I want to be able to define an icon for these documents. I've managed to install
the icon in the location
/usr/share/icons/gnome/48x48/mimetypes/gnome-mime-text-x-mso.png and also
/usr/share/pixmaps/emso.png but instead of my lovely icons being displayed, the
default GNOME 'text' icon shows up, which has a plain 'page' look but includes a
thumbnail of the first few characters of the first few lines.

Looking at Brian's comments above, it seems that this is deliberate: *fallback*
icons will always be used if present in the current 'icon set' (I take that to
mean for example 'hicolor' or Bluecurve).

Is there a way that I can specify this icon without adding copies of my icon to
all of the installed 'icon sets'? Or should I just relax and accept that the
'fallback' icon is what the user actually *wants* ?

Cheers,
JP
Comment 5 Christian Neumair 2005-12-01 19:43:43 UTC
John: You should install it in
/usr/share/icons/hicolor/48x48/mimetypes/text/x-mso.png.
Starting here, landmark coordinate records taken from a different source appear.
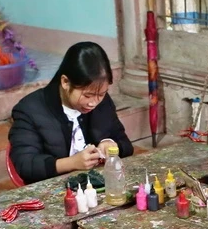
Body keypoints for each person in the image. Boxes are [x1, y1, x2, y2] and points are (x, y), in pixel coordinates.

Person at [9, 41, 133, 183]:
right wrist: (72, 163)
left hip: (97, 187)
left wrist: (110, 144)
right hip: (54, 191)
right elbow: (25, 164)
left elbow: (126, 145)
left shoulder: (102, 102)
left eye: (102, 94)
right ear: (66, 82)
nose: (94, 103)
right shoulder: (30, 109)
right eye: (87, 95)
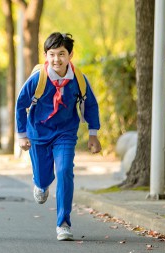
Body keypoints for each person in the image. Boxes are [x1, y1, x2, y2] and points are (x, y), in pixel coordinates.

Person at [15, 32, 101, 241]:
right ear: (46, 55)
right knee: (44, 177)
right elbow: (20, 104)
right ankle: (41, 184)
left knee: (64, 171)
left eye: (61, 54)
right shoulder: (38, 78)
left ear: (70, 55)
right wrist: (21, 135)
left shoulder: (78, 79)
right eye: (52, 54)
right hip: (38, 133)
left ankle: (63, 223)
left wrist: (93, 134)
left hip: (65, 132)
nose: (56, 59)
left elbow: (90, 105)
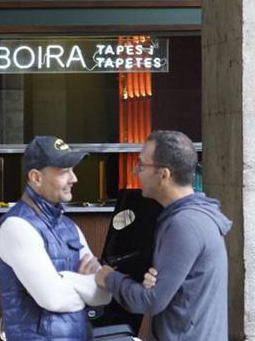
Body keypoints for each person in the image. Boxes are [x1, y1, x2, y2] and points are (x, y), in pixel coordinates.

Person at [95, 130, 232, 341]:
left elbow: (150, 301)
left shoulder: (184, 225)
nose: (135, 171)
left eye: (142, 165)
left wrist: (108, 277)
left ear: (164, 174)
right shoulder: (193, 217)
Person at [0, 136, 112, 341]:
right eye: (64, 171)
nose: (73, 179)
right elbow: (54, 299)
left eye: (72, 170)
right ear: (36, 178)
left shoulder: (69, 227)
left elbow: (104, 294)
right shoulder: (17, 227)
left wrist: (64, 279)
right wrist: (85, 283)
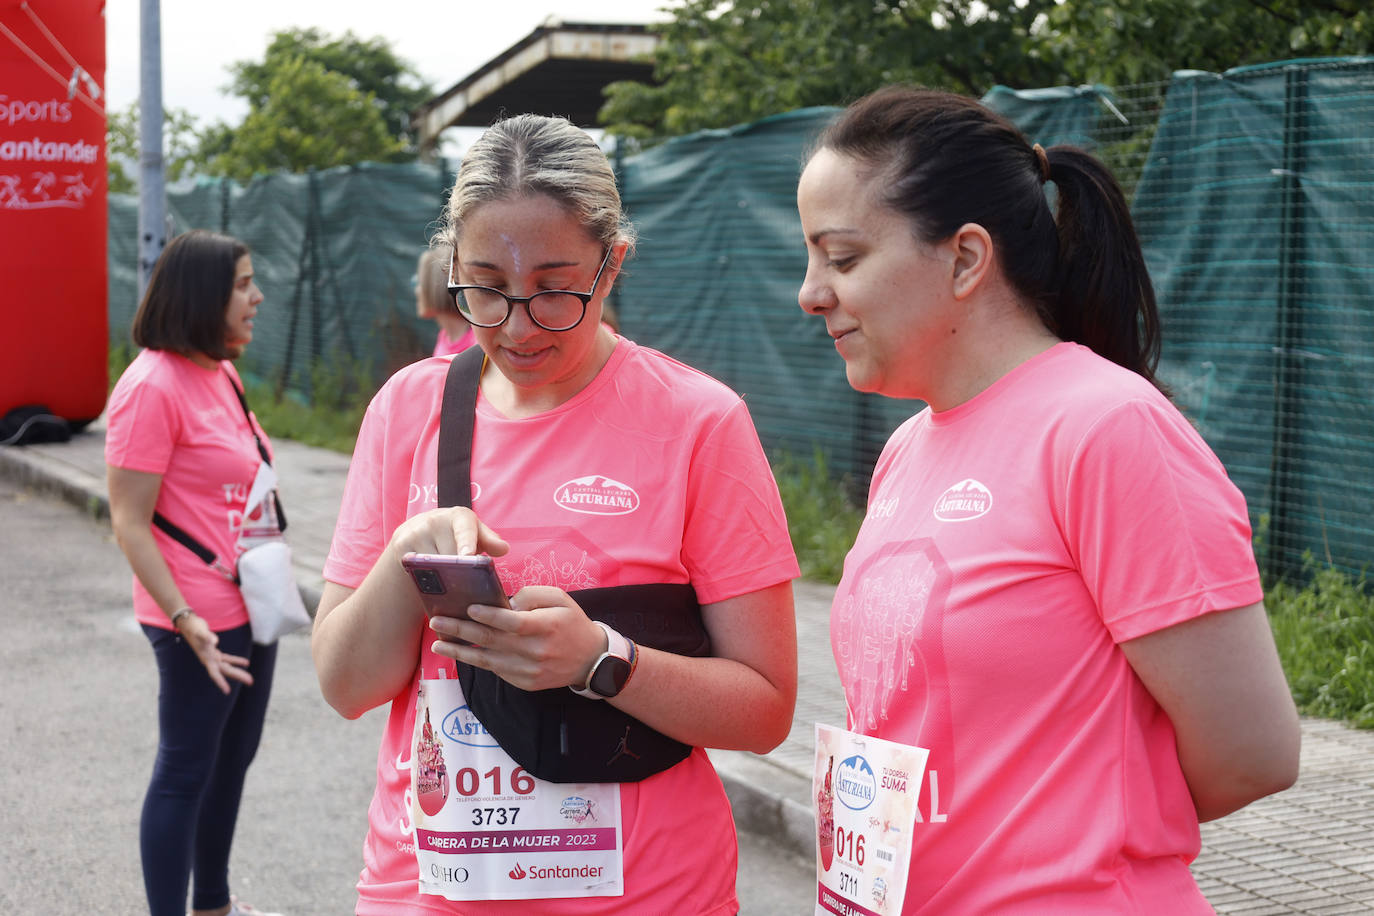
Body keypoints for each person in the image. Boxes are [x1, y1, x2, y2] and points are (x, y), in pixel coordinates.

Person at [795, 85, 1301, 912]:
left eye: (842, 258)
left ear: (964, 258)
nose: (810, 293)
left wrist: (1070, 831)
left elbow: (1254, 752)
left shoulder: (1109, 429)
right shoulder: (907, 448)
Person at [313, 113, 800, 914]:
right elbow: (345, 685)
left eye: (554, 290)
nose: (515, 325)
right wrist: (407, 557)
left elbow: (765, 709)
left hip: (645, 891)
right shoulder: (409, 410)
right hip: (428, 887)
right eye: (486, 288)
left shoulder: (697, 422)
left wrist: (601, 661)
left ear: (613, 265)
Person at [106, 230, 286, 916]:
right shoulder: (149, 387)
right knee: (185, 772)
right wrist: (185, 620)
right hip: (194, 616)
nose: (257, 297)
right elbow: (129, 520)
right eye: (243, 285)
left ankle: (213, 904)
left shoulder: (222, 372)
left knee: (231, 762)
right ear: (203, 295)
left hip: (252, 602)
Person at [415, 242, 476, 357]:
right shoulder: (444, 336)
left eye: (418, 282)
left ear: (436, 287)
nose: (416, 290)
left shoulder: (477, 343)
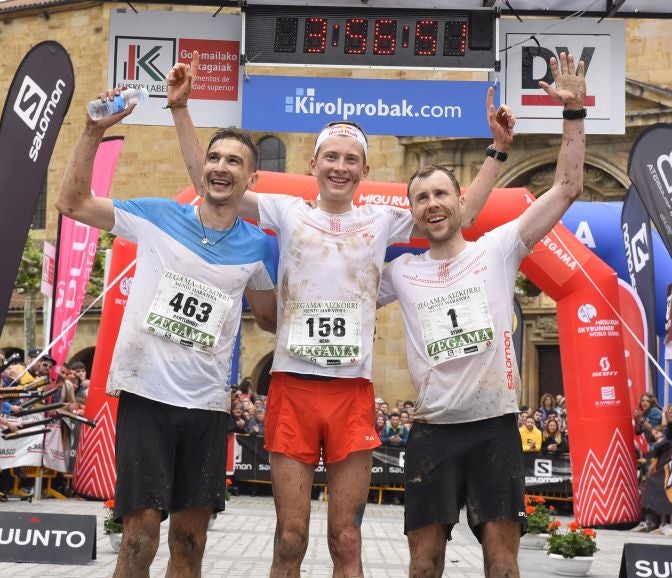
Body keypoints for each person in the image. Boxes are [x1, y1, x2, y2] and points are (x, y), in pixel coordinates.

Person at [168, 49, 513, 578]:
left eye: (351, 159)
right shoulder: (287, 210)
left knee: (346, 538)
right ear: (313, 164)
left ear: (364, 170)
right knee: (290, 537)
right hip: (292, 387)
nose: (340, 166)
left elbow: (460, 211)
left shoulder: (381, 221)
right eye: (331, 156)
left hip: (351, 390)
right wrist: (181, 111)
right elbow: (208, 184)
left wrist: (496, 151)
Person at [54, 83, 276, 578]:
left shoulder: (260, 248)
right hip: (146, 396)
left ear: (251, 178)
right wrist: (92, 131)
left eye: (234, 161)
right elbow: (71, 203)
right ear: (203, 168)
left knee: (190, 541)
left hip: (206, 407)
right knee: (139, 539)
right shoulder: (157, 216)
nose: (221, 166)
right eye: (214, 157)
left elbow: (268, 319)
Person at [378, 52, 586, 578]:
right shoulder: (402, 273)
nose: (432, 203)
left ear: (459, 200)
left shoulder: (497, 249)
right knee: (424, 565)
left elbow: (566, 188)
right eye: (421, 198)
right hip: (430, 434)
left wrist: (575, 114)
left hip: (494, 429)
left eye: (441, 193)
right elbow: (337, 290)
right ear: (415, 213)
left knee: (502, 564)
Before your files show
up as "text/x-mso", you'll have to specify the MIME type according to the
freedesktop.org MIME spec, installing a file like

<?xml version="1.0" encoding="UTF-8"?>
<mime-info xmlns="http://www.freedesktop.org/Standards/shared-mime-info">
  <mime-type type="text/x-mso">
    <sub-class-of type="text/plain"/>
    <comment>MSO document</comment>
    <glob pattern="*.mso"/>
    <magic priority="50">
<!-- specify typical contents of the file accoding to the spec !-->
    </magic>
  </mime-type>
</mime-info>

to /usr/share/mime/packages/mso.xml, running update-mime-database after
installation. Sorry for the late response!
Comment 6 Rodney Dawes 2006-07-29 11:41:28 UTC
Please do not install MIME type icons into the theme with standard names. We are working on a solution for applications needing to provide MIME icons, in the icon and mime specifications on freedesktop.org, but the implementation isn't available yet.
Comment 7 André Klapper 2008-09-06 18:54:38 UTC
gnome-vfs has been deprecated and superseded by gio/gvfs since GNOME 2.22, hence mass-closing many of the gnome-vfs requests/bug reports. This means that gnome-vfs is NOT actively maintained anymore, however patches are still welcome.

If your reported issue is still valid for gio/gvfs, please feel free to file a bug report against glib/gio or gvfs.

@Bugzilla mail recipients: query for
      gnome-vfs-mass-close
to get rid of this notification noise all together.